BTREE declares and initializes GenStat tree structures. These can be used to represent hierarchical structures like classification trees, identification keys and regression trees. These types of tree can be constructed by special-purpose procedures BCLASSIFICATION, BKEY and BREGRESSION, respectively, and displayed by procedures BGRAPH and BPRINT. Most users will use only these special-purpose procedures, and will not need to operate on trees directly, nor to be aware of how they are formed, stored or manipulated. The procedures, however, are based on a suite of directives, functions and procedures summarized below, which provide the tool kit not only for the officially-supported tree facilities but also for user enhancements and extensions.

   The tree structure is like a real tree, which starts from a root and then splits into branches, except that it is usually viewed as growing downwards instead of upwards. The branch-points in the tree are known as nodes, with the initial node being called the root (as in a real tree). There is also a node at the end of each branch, known as its terminal node. In GenStat a tree is similar to a pointer, with an element for each node. These elements are the identifiers of data structures which can be used to store information about the nodes. Usually the data structures will be pointers, so that several pieces of information can be stored for each node, but the precise contents depend on the type of tree (see, for example, procedures BCLASSIFICATION, BKEY and BREGRESSION).

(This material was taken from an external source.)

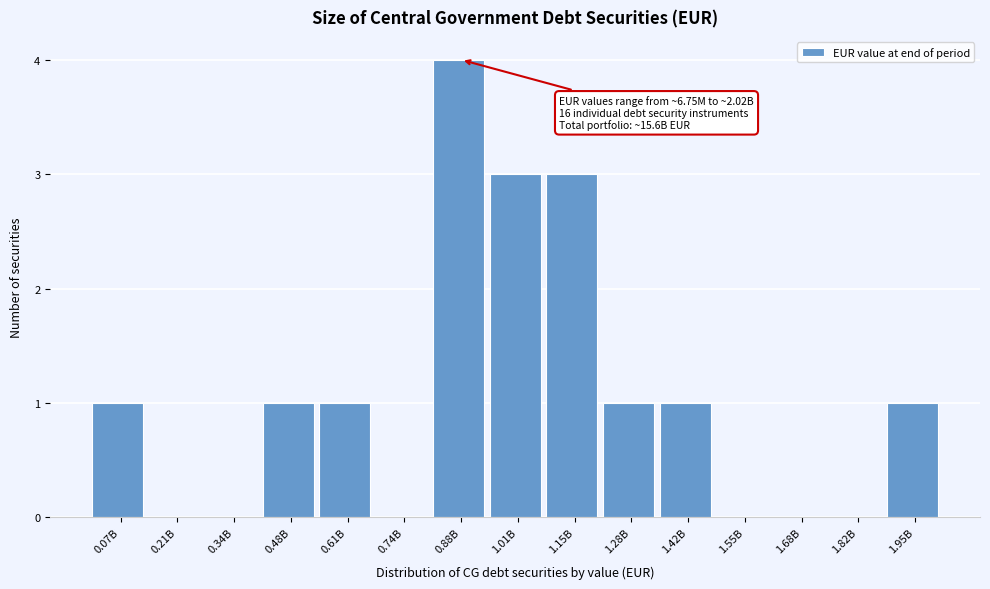

Reading left to right, transcribe all the data shown in this chart.

0.07B=1	0.21B=0	0.34B=0	0.48B=1	0.61B=1	0.74B=0	0.88B=4	1.01B=3	1.15B=3	1.28B=1	1.42B=1	1.55B=0	1.68B=0	1.82B=0	1.95B=1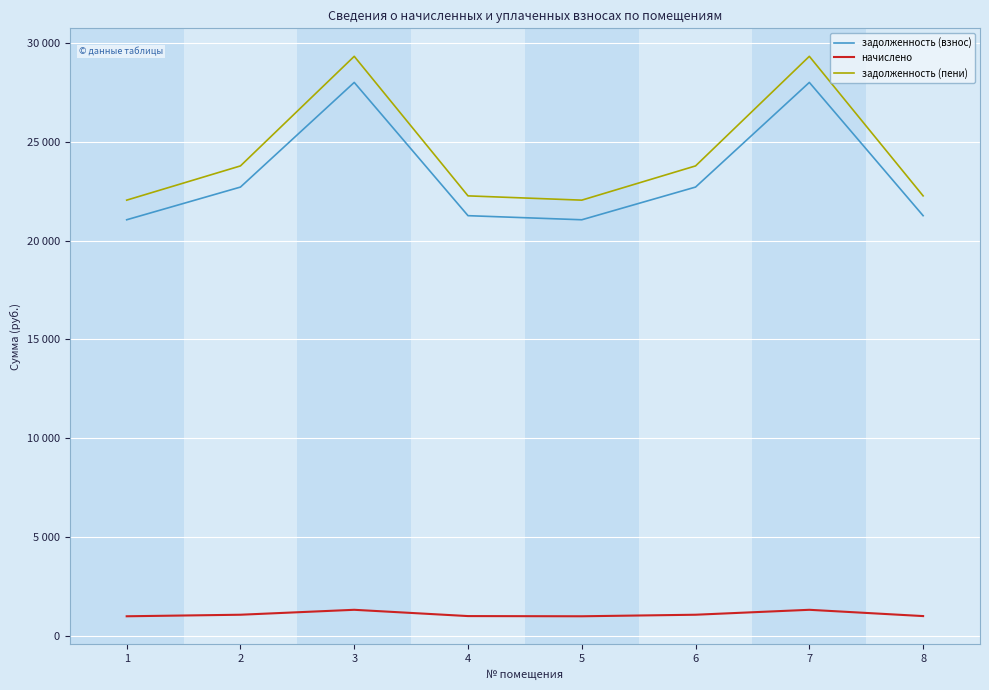

How many interior local peaks does the начислено series have?

2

   Each node thus has a number, corresponding to the index of its element in the tree. The root is always numbered one, and this is the only node that the tree contains when it is declared by TREE. Further nodes can be added by the BGROW or BJOIN directives, which form branches from a terminal node or join another tree to a terminal node, respectively. The converse process of cutting a tree at a defined node and discarding the nodes and information below it is provided by the BCUT directive.

   The numbers of the subsequent nodes can be obtained from the functions that are provided to navigate around a tree:

    BNEXT
provides the numbers of the nodes below a node;

    BPREVIOUS
provides the number of the node immediately above a node;

    BTERMINAL
finds the next terminal node after a node;

    BSCAN
finds the number of the node immediately after a node in a standard branch-by-branch order that visits each node once.

Other useful functions include:

    BNBRANCHES
provides the number of branches below a node;

    BDEPTH
calculates the depth of a node (taking the root as being at depth 1);

    BPATH
provides a variate containing the numbers of the nodes on the branch to a node;

    BBRANCHES
provides a variate containing the numbers of the branches taken on the path to a node;

    BBELOW
provides a variate containing numbers of all the nodes or all the terminal nodes below a node;

    BNNODES
provides the number of nodes in a tree;

    BMAXNODE
provides the maximum node number in a tree.

   There are also several utility procedures, which are used by the special-purpose tree procedures.

    BCONSTRUCT
constructs a tree (using subsidiary procedure BSELECT, which is customized according to the type of tree).

    BGRAPH
plots a tree.

    BPRINT
displays a tree.

    BPRUNE
prunes a tree using minimal cost complexity (assuming that "accuracy" values have been stored at each node of the tree, which can be done using customized procedure BVALUES).

New tree-based analyses can thus be added by writing a main procedure (like BCLASSIFICATION, BREGRESSION etc), and defining appropriate versions of BSELECT.

 

Options: none.

Parameter: IDENTIFIER.